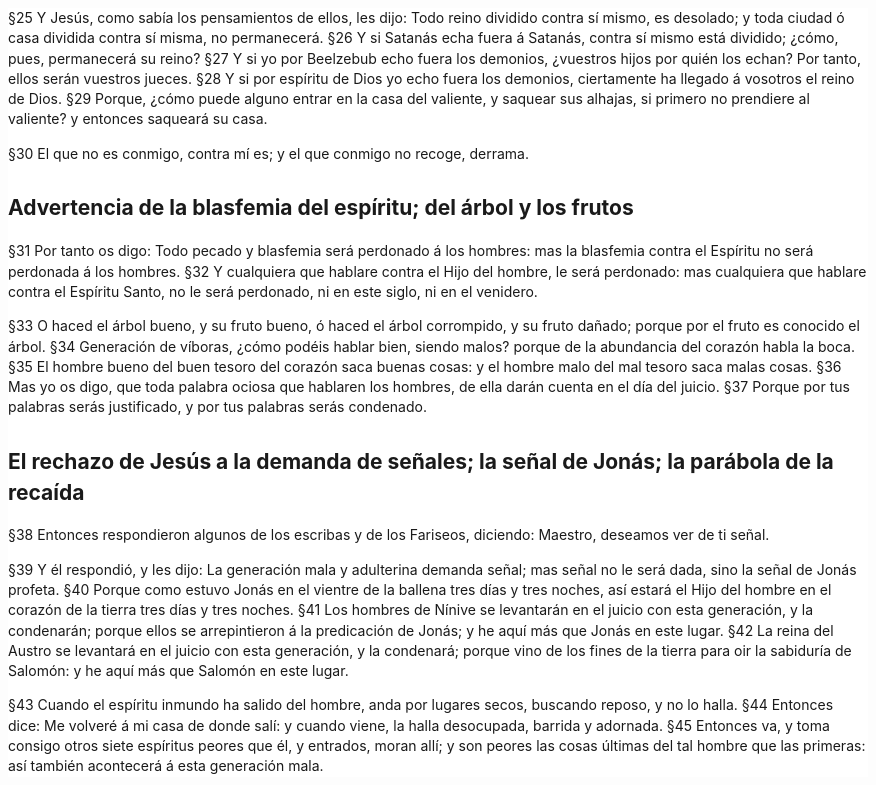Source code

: §25 Y Jesús, como sabía los pensamientos de ellos, les dijo: Todo reino dividido contra sí mismo, es desolado; y toda ciudad ó casa dividida contra sí misma, no permanecerá. 
§26 Y si Satanás echa fuera á Satanás, contra sí mismo está dividido; ¿cómo, pues, permanecerá su reino? 
§27 Y si yo por Beelzebub echo fuera los demonios, ¿vuestros hijos por quién los echan? Por tanto, ellos serán vuestros jueces. 
§28 Y si por espíritu de Dios yo echo fuera los demonios, ciertamente ha llegado á vosotros el reino de Dios. 
§29 Porque, ¿cómo puede alguno entrar en la casa del valiente, y saquear sus alhajas, si primero no prendiere al valiente? y entonces saqueará su casa.

§30 El que no es conmigo, contra mí es; y el que conmigo no recoge, derrama.

## Advertencia de la blasfemia del espíritu; del árbol y los frutos
§31 Por tanto os digo: Todo pecado y blasfemia será perdonado á los hombres: mas la blasfemia contra el Espíritu no será perdonada á los hombres. 
§32 Y cualquiera que hablare contra el Hijo del hombre, le será perdonado: mas cualquiera que hablare contra el Espíritu Santo, no le será perdonado, ni en este siglo, ni en el venidero.

§33 O haced el árbol bueno, y su fruto bueno, ó haced el árbol corrompido, y su fruto dañado; porque por el fruto es conocido el árbol. 
§34 Generación de víboras, ¿cómo podéis hablar bien, siendo malos? porque de la abundancia del corazón habla la boca. 
§35 El hombre bueno del buen tesoro del corazón saca buenas cosas: y el hombre malo del mal tesoro saca malas cosas. 
§36 Mas yo os digo, que toda palabra ociosa que hablaren los hombres, de ella darán cuenta en el día del juicio. 
§37 Porque por tus palabras serás justificado, y por tus palabras serás condenado.

## El rechazo de Jesús a la demanda de señales; la señal de Jonás; la parábola de la recaída
§38 Entonces respondieron algunos de los escribas y de los Fariseos, diciendo: Maestro, deseamos ver de ti señal.

§39 Y él respondió, y les dijo: La generación mala y adulterina demanda señal; mas señal no le será dada, sino la señal de Jonás profeta. 
§40 Porque como estuvo Jonás en el vientre de la ballena tres días y tres noches, así estará el Hijo del hombre en el corazón de la tierra tres días y tres noches. 
§41 Los hombres de Nínive se levantarán en el juicio con esta generación, y la condenarán; porque ellos se arrepintieron á la predicación de Jonás; y he aquí más que Jonás en este lugar. 
§42 La reina del Austro se levantará en el juicio con esta generación, y la condenará; porque vino de los fines de la tierra para oir la sabiduría de Salomón: y he aquí más que Salomón en este lugar.

§43 Cuando el espíritu inmundo ha salido del hombre, anda por lugares secos, buscando reposo, y no lo halla. 
§44 Entonces dice: Me volveré á mi casa de donde salí: y cuando viene, la halla desocupada, barrida y adornada. 
§45 Entonces va, y toma consigo otros siete espíritus peores que él, y entrados, moran allí; y son peores las cosas últimas del tal hombre que las primeras: así también acontecerá á esta generación mala.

- - - -

(Try it): Transcribe every line from the records above without alteration, and leave out the images.

(Task result):
Source code

: §25 Y Jesús, como sabía los pensamientos de ellos, les dijo: Todo reino dividido contra sí mismo, es desolado; y toda ciudad ó casa dividida contra sí misma, no permanecerá. 
§26 Y si Satanás echa fuera á Satanás, contra sí mismo está dividido; ¿cómo, pues, permanecerá su reino? 
§27 Y si yo por Beelzebub echo fuera los demonios, ¿vuestros hijos por quién los echan? Por tanto, ellos serán vuestros jueces. 
§28 Y si por espíritu de Dios yo echo fuera los demonios, ciertamente ha llegado á vosotros el reino de Dios. 
§29 Porque, ¿cómo puede alguno entrar en la casa del valiente, y saquear sus alhajas, si primero no prendiere al valiente? y entonces saqueará su casa.

§30 El que no es conmigo, contra mí es; y el que conmigo no recoge, derrama.

## Advertencia de la blasfemia del espíritu; del árbol y los frutos
§31 Por tanto os digo: Todo pecado y blasfemia será perdonado á los hombres: mas la blasfemia contra el Espíritu no será perdonada á los hombres. 
§32 Y cualquiera que hablare contra el Hijo del hombre, le será perdonado: mas cualquiera que hablare contra el Espíritu Santo, no le será perdonado, ni en este siglo, ni en el venidero.

§33 O haced el árbol bueno, y su fruto bueno, ó haced el árbol corrompido, y su fruto dañado; porque por el fruto es conocido el árbol. 
§34 Generación de víboras, ¿cómo podéis hablar bien, siendo malos? porque de la abundancia del corazón habla la boca. 
§35 El hombre bueno del buen tesoro del corazón saca buenas cosas: y el hombre malo del mal tesoro saca malas cosas. 
§36 Mas yo os digo, que toda palabra ociosa que hablaren los hombres, de ella darán cuenta en el día del juicio. 
§37 Porque por tus palabras serás justificado, y por tus palabras serás condenado.

## El rechazo de Jesús a la demanda de señales; la señal de Jonás; la parábola de la recaída
§38 Entonces respondieron algunos de los escribas y de los Fariseos, diciendo: Maestro, deseamos ver de ti señal.

§39 Y él respondió, y les dijo: La generación mala y adulterina demanda señal; mas señal no le será dada, sino la señal de Jonás profeta. 
§40 Porque como estuvo Jonás en el vientre de la ballena tres días y tres noches, así estará el Hijo del hombre en el corazón de la tierra tres días y tres noches. 
§41 Los hombres de Nínive se levantarán en el juicio con esta generación, y la condenarán; porque ellos se arrepintieron á la predicación de Jonás; y he aquí más que Jonás en este lugar. 
§42 La reina del Austro se levantará en el juicio con esta generación, y la condenará; porque vino de los fines de la tierra para oir la sabiduría de Salomón: y he aquí más que Salomón en este lugar.

§43 Cuando el espíritu inmundo ha salido del hombre, anda por lugares secos, buscando reposo, y no lo halla. 
§44 Entonces dice: Me volveré á mi casa de donde salí: y cuando viene, la halla desocupada, barrida y adornada. 
§45 Entonces va, y toma consigo otros siete espíritus peores que él, y entrados, moran allí; y son peores las cosas últimas del tal hombre que las primeras: así también acontecerá á esta generación mala.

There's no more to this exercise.